Voici un roman que je ne saurais oubliée, tant il a laissé son empreinte sur moi. Aux premières pages pourtant, et mêmes chapitres, je n’aurais pas su prédire cette marque déposée sur ma peau.
Les personnages principaux sont de vieilles personnes, des délinquants cachés dans le fond des bois. Si on arrive à les surprendre dans cette pose de fuyards qui se débrouillent avec les moyens du bord, c’est la faute à l’œil curieux d’une photographe et à sa dent vorace du fait historique le « Grand feu de Matheson » qui a ravagé le Nord de l’Ontario au début du XXe siècle.
Les trois gaillards se sont construits chacun une cabane, vivent de solidarité et de quelque argent retiré d’une plantation de cannabis tenue par leurs voisins, Steve et Bruno. Ces derniers, principalement Steve tiennent un « campement restaurant » oublié par son propriétaire.
De la solidarité, il en faut pour échapper à la loi, et vivre en forêt sans statut de citoyen. Les vieillards de 85 ans et plus, même si dotés d’un caractère fort et typé, ne seraient pas mis autant en valeur, n’aurait été de Marie-Desneiges qui finit par aboutir dans ce décor rustre. Qu’est-ce qu’une femme octogénaire vient faire dans cette galère ? Surtout une femme qui a été internée pendant 66 ans pour cause officielle d’avoir l’esprit fêlé. On découvrira, avec un immense plaisir, sous les yeux de ces hommes pas si brutes qu’ils en ont l’air, qu’elle n’a qu’un seul tort : être différente. Comme eux finalement qui ont choisi de s’enfermer dans une vie à l’abri des regards. Une vie où la liberté de mourir est contenue dans une petite boîte de poudre « magique ».

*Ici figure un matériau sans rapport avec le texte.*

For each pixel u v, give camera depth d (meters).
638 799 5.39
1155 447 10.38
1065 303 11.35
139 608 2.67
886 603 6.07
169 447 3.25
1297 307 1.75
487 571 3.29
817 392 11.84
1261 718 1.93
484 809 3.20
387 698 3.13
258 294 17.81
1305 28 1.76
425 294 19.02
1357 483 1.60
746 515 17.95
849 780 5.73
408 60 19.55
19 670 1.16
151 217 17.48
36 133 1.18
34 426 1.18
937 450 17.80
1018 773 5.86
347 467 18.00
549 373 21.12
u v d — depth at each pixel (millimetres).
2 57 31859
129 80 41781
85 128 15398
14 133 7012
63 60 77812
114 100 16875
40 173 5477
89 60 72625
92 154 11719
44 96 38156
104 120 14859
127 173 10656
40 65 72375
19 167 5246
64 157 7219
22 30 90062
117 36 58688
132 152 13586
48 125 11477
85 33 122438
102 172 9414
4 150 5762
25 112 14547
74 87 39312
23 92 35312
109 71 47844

Si une personne m’avait résumé cette histoire, comme j’ai tenté de le faire, je ne sais pas si j’aurais été attirée. C’est pour dire, encore une fois, que dans les histoires écrites, c’est la manière de raconter qui fait toute la différence. Le sujet ne me semblait pas si attrayant, mais il l’est devenu avec l’habileté de Jocelyne Saucier, que je découvre et que je ne quitterai plus. Ces personnages, elles les aiment et les respectent. Ils sont sans complaisance ou passe-droit, parfaitement intègres dans leur fibre fictionnelle.

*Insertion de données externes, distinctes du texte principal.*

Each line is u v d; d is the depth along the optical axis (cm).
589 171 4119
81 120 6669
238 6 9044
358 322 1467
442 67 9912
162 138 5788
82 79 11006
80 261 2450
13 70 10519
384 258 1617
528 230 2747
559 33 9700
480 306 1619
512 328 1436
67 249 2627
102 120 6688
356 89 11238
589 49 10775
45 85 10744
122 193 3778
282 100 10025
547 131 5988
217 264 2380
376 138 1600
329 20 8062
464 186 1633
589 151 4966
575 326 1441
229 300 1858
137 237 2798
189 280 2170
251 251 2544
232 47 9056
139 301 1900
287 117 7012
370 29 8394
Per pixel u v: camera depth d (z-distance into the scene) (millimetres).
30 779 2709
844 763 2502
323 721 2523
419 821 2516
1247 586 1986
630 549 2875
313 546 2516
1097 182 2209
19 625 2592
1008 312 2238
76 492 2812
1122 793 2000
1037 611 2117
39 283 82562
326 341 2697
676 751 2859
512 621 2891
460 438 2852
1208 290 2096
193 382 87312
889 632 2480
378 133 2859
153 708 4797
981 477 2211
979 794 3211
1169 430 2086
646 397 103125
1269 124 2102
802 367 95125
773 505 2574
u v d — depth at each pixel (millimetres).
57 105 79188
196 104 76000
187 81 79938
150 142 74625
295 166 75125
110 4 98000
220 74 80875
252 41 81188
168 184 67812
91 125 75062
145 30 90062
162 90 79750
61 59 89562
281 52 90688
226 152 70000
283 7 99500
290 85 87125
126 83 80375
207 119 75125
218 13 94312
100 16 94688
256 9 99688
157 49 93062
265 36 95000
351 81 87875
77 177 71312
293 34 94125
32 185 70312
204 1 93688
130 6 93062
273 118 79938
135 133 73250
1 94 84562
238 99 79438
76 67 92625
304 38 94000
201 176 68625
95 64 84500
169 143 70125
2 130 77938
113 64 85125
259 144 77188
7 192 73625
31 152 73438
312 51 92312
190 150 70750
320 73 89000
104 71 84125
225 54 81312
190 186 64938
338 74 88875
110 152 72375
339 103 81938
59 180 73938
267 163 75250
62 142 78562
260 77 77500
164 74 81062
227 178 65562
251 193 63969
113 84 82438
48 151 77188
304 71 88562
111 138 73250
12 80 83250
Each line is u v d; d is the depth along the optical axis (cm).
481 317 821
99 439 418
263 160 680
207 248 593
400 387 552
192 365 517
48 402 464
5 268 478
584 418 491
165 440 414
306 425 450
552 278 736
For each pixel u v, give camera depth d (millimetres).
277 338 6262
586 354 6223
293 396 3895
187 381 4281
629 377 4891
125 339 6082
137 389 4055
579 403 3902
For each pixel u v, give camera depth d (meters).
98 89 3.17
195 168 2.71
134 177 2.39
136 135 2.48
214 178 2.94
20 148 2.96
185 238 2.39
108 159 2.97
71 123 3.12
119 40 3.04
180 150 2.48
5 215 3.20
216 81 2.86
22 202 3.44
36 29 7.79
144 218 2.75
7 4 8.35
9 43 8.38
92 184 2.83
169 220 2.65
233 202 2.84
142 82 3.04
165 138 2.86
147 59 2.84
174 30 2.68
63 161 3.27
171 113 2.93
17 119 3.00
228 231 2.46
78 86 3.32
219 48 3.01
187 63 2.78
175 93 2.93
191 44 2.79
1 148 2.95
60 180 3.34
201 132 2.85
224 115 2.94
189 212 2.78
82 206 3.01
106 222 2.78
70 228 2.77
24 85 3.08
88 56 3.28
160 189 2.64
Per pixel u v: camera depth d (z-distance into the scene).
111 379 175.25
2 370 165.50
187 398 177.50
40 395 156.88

Avec un juste dosage de mystère, elle nous dévoile l’histoire en donnant les points de vue de ses personnages, mais pas toujours. Le feu de Matheson, et sa légende, est intégré dans la narration, comme un motif appliqué sur un tissu, consolidant du coup la vie d’un des vieillards. Marie Desneiges est le personnage attractif, on s’attache à outrance à cette femme qui a vécu l’injustice sans perdre complètement la tête. C’est l’enfant du groupe. La photographe reste secondaire, se tenant à côté de cette marginalité vécue comme une fête à tous les jours.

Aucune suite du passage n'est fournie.